SHRDLU was an early natural language understanding computer program, developed by Terry Winograd at MIT in 1968–1970. It was a program that moved objects in a simulated world and could respond to instructions on how to do so. It caused great optimism in AI research, giving the impression that a solution to natural language parsing and understanding were just around the corner. Symbolic manipulation seemed poised to finally deliver a proper AI.

Before dismissing this confidence as hopelessly naive (which it wasn’t) and completely incorrect (which it was), take a look at some of the output that SHRDLU produced, when instructed by someone to act within its simulated world:

Person: Pick up a big red block.
Computer: OK.
Person: Grasp the pyramid.
Computer: I don’t understand which pyramid you mean.
Person (changing their mind): Find a block which is taller than the one you are holding and put it into the box.
Computer: By “it”, I assume you mean the block which is taller than the one I am holding.
Computer: OK.
Person: What does the box contain?
Computer: The blue pyramid and the blue block.
Person: What is the pyramid supported by?
Computer: The box.
Person: How many blocks are not in the box?
Computer: Four of them.
Person: Is at least one of them narrower than the one which I told you to pick up?
Computer: Yes, the red cube.

It’s hard not to project an intelligence into those responses. Humans are the main producers of language, so we’re probably primed to anthropomorphise anything that speaks to us this way; add to that SHRDLU’s seeming ability to cope with some level of ambiguity (“Is at least one of them...”—one of what?), its very human turns of phrase (“By “it”, I assume you mean...”, “I don’t understand...”) and you can see why naive outsiders could believe that SHRDLU might show genuine understanding. It would be natural to give SHRDLU the benefit of the doubt, and assume it was far more complex that it really was.

We can also see why smart insiders might also believe that. Despite Dreyfuss’s critique of AI, many AI researchers hadn’t yet grasped how badly symbolic manipulation systems would fail in real-world ambiguous situations. To them, SHRDLU’s performance would seem as confirmation, not that SHRDLU was very complicated (since they knew well how complex it was), but that understanding wasn’t that complicated (since SHRDLU seemed to demonstrate that).

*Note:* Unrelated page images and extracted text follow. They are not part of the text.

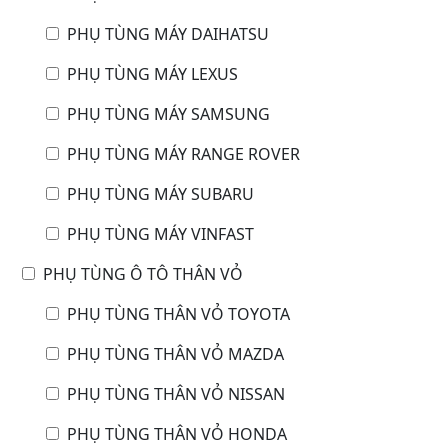
PHỤ TÙNG MÁY DAIHATSU
PHỤ TÙNG MÁY LEXUS
PHỤ TÙNG MÁY SAMSUNG
PHỤ TÙNG MÁY RANGE ROVER
PHỤ TÙNG MÁY SUBARU
PHỤ TÙNG MÁY VINFAST
PHỤ TÙNG Ô TÔ THÂN VỎ
PHỤ TÙNG THÂN VỎ TOYOTA
PHỤ TÙNG THÂN VỎ MAZDA
PHỤ TÙNG THÂN VỎ NISSAN
PHỤ TÙNG THÂN VỎ HONDA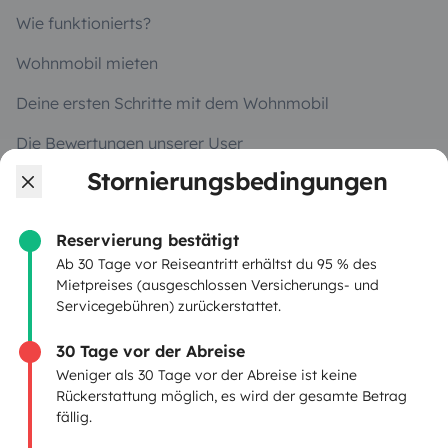
Wie funktionierts?
Wohnmobil mieten
Deine ersten Schritte mit dem Wohnmobil
Die Bewertungen unserer User
Stornierungsbedingungen
Hilfe für Mieter
Reservierung bestätigt
VERMIETER
Ab 30 Tage vor Reiseantritt erhältst du 95 % des
Mietpreises (ausgeschlossen Versicherungs- und
Servicegebühren) zurückerstattet.
Wohnmobil vermieten
Mietvertrag
30 Tage vor der Abreise
Weniger als 30 Tage vor der Abreise ist keine
Mietversicherung
Rückerstattung möglich, es wird der gesamte Betrag
fällig.
Mietpannenhilfe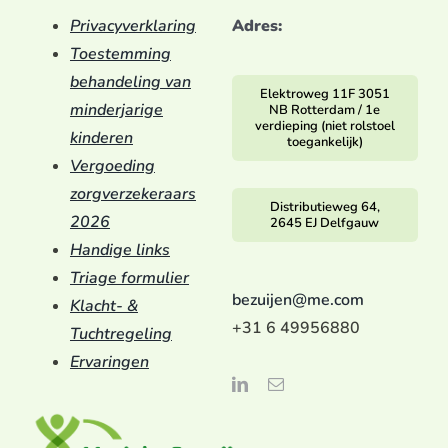
Privacyverklaring
Adres:
Toestemming
behandeling van
Elektroweg 11F 3051
minderjarige
NB Rotterdam / 1e
verdieping (niet rolstoel
kinderen
toegankelijk)
Vergoeding
zorgverzekeraars
Distributieweg 64,
2026
2645 EJ Delfgauw
Handige links
Triage formulier
bezuijen@me.com
Klacht- &
+31 6 49956880
Tuchtregeling
Ervaringen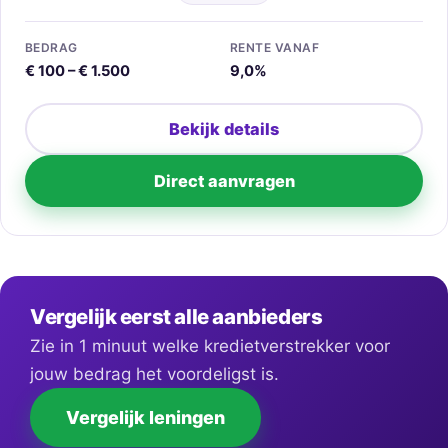
BEDRAG
RENTE VANAF
€ 100 – € 1.500
9,0%
Bekijk details
Direct aanvragen
Vergelijk eerst alle aanbieders
Zie in 1 minuut welke kredietverstrekker voor
jouw bedrag het voordeligst is.
Vergelijk leningen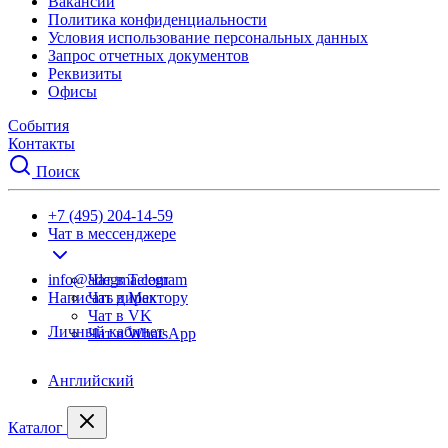
Вакансии
Политика конфиденциальности
Условия использование персональных данных
Запрос отчетных документов
Реквизиты
Офисы
События
Контакты
Поиск
+7 (495) 204-14-59
Чат в мессенджере
info@adegma.com
Чат в Telegram
Написать директору
Чат в Max
Чат в VK
Личный кабинет
Чат в WhatsApp
Английский
Каталог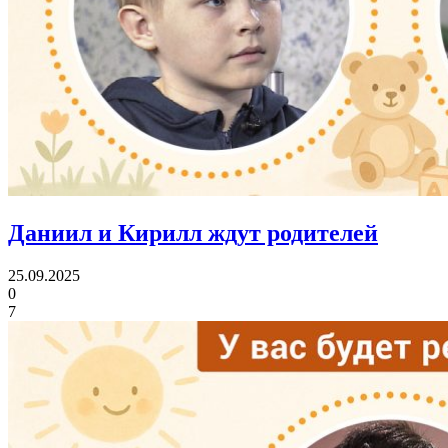
Даниил и Кирилл
ждут родителей
25.09.2025
0
7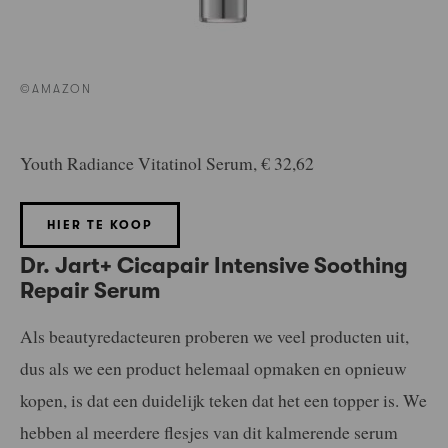
©AMAZON
Youth Radiance Vitatinol Serum, € 32,62
HIER TE KOOP
Dr. Jart+ Cicapair Intensive Soothing
Repair Serum
Als beautyredacteuren proberen we veel producten uit,
dus als we een product helemaal opmaken en opnieuw
kopen, is dat een duidelijk teken dat het een topper is. We
hebben al meerdere flesjes van dit kalmerende serum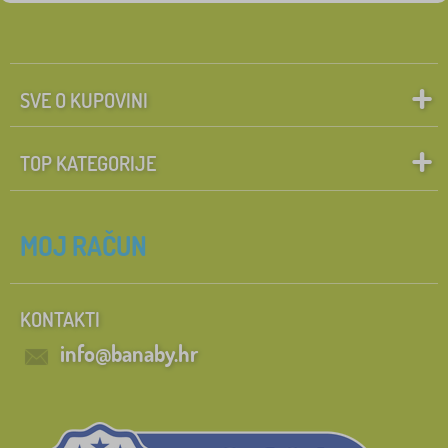
SVE O KUPOVINI
TOP KATEGORIJE
MOJ RAČUN
KONTAKTI
info@banaby.hr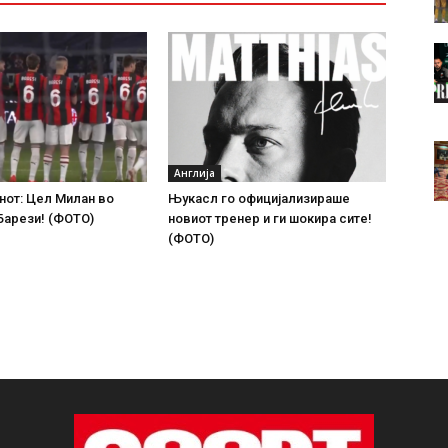
Англија
нот: Цел Милан во
Њукасл го официјализираше
Барези! (ФОТО)
новиот тренер и ги шокира сите!
(ФОТО)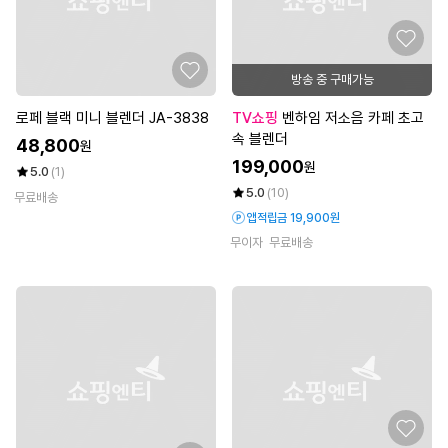
방송 중 구매가능
로페 블랙 미니 블렌더 JA-3838
TV쇼핑
벤하임 저소음 카페 초고
속 블렌더
48,800
원
199,000
원
5.0
(1)
5.0
(10)
무료배송
앱적립금 19,900원
무이자
무료배송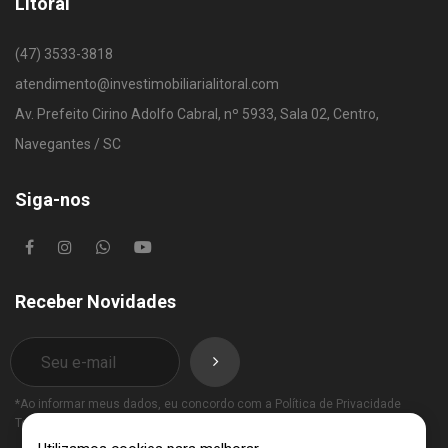
Litoral
(47) 3533-3818
atendimento@investimobiliarialitoral.com
Av. Prefeito Cirino Adolfo Cabral, nº 5933, Sala 02, Centro,
Navegantes / SC
Siga-nos
Receber Novidades
*Ao informar meus dados, eu concordo com a
Política de Privacidade
Termos de Uso
.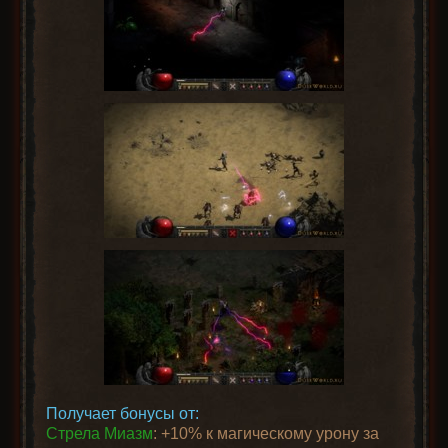
Получает бонусы от:
Стрела Миазм
: +10% к магическому урону за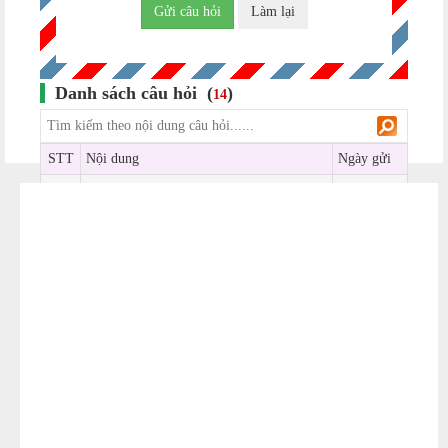
Danh sách câu hỏi (
)
14
STT
Nội dung
Ngày gửi
Neque porro quisquam est qui dolorem
1
ipsum quia dolor sit amet, consectetur,
02/04/2024
adipisci velit..
Neque porro quisquam est qui dolorem
2
ipsum quia dolor sit amet, consectetur,
02/04/2024
adipisci velit..
Lorem ipsum dolor sit amet, consectetur
3
adipiscing elit, sed do eiusmod tempor
02/04/2024
incididunt ut labore
Lorem ipsum dolor sit amet, consectetur
4
adipiscing elit, sed do eiusmod tempor
02/04/2024
incididunt ut labore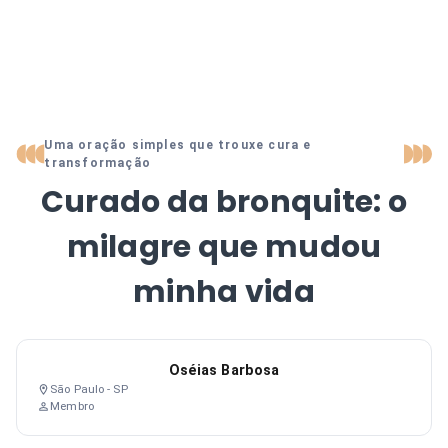
Uma oração simples que trouxe cura e
transformação
Curado da bronquite: o
milagre que mudou
minha vida
Oséias Barbosa
São Paulo - SP
Membro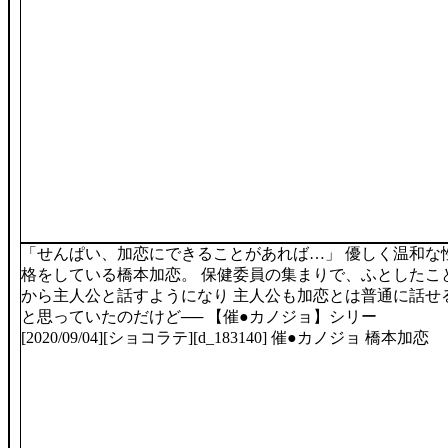
「せんぱい、加恋にできることがあれば…」 優しく温和な
格をしている橋本加恋。 保健委員の集まりで、ふとしたこ
から主人公と話すようになり 主人公も加恋とは普通に話せ
と思っていたのだけど── 【催●カノジョ】シリー
[2020/09/04][ショコラテ][d_183140] 催●カノジョ 橋本加恋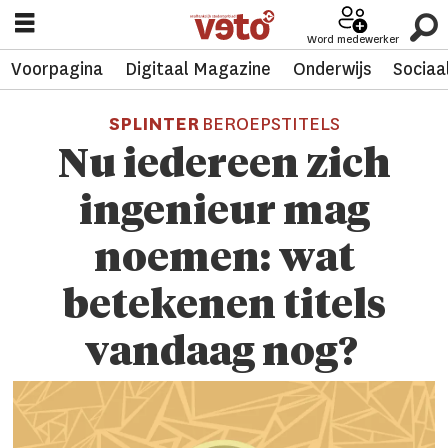
Word medewerker
Voorpagina
Digitaal Magazine
Onderwijs
Sociaa
SPLINTER
BEROEPSTITELS
Nu iedereen zich
ingenieur mag
noemen: wat
betekenen titels
vandaag nog?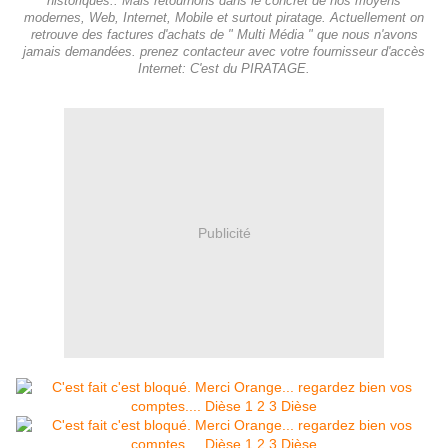
historiques.. Mais retournons dans le concret de nos moyens
modernes, Web, Internet, Mobile et surtout piratage. Actuellement on
retrouve des factures d'achats de " Multi Média " que nous n'avons
jamais demandées. prenez contacteur avec votre fournisseur d'accès
Internet: C'est du PIRATAGE.
Publicité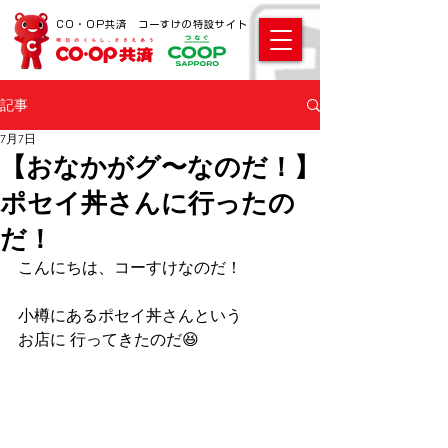
CO・OP共済 コーすけの特設サイト
記事
7月7日
【おなかがグ〜なのだ！】
ポセイ丼さんに行ったの
だ！
こんにちは、コーすけなのだ！ 
小樽にあるポセイ丼さんという
お店に 行ってきたのだ😆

I would posit that this wasn’t an unreasonable belief at the time. They had a product—AI—that had demonstrated high-seeming performance in controlled tests (a proof of concept, if you will), and that they were hoping to develop for more general usage. Indeed, how do we know that SHRDLU failed to show some form of true understanding? Mainly because the approach failed in more general situations. Had symbolic AI gone on and succeeded in passing Turing tests, for example, then we probably would have concluded that “SHRDLU was an early example of AIs with understanding.”

But of course, at the time, researchers didn’t have the crucial information “your field will soon become a dead-end where genuine AI is concerned.” So their belief in SHRDLU and in the whole symbolic approach was not unreasonable—though, like everyone, they were overconfident.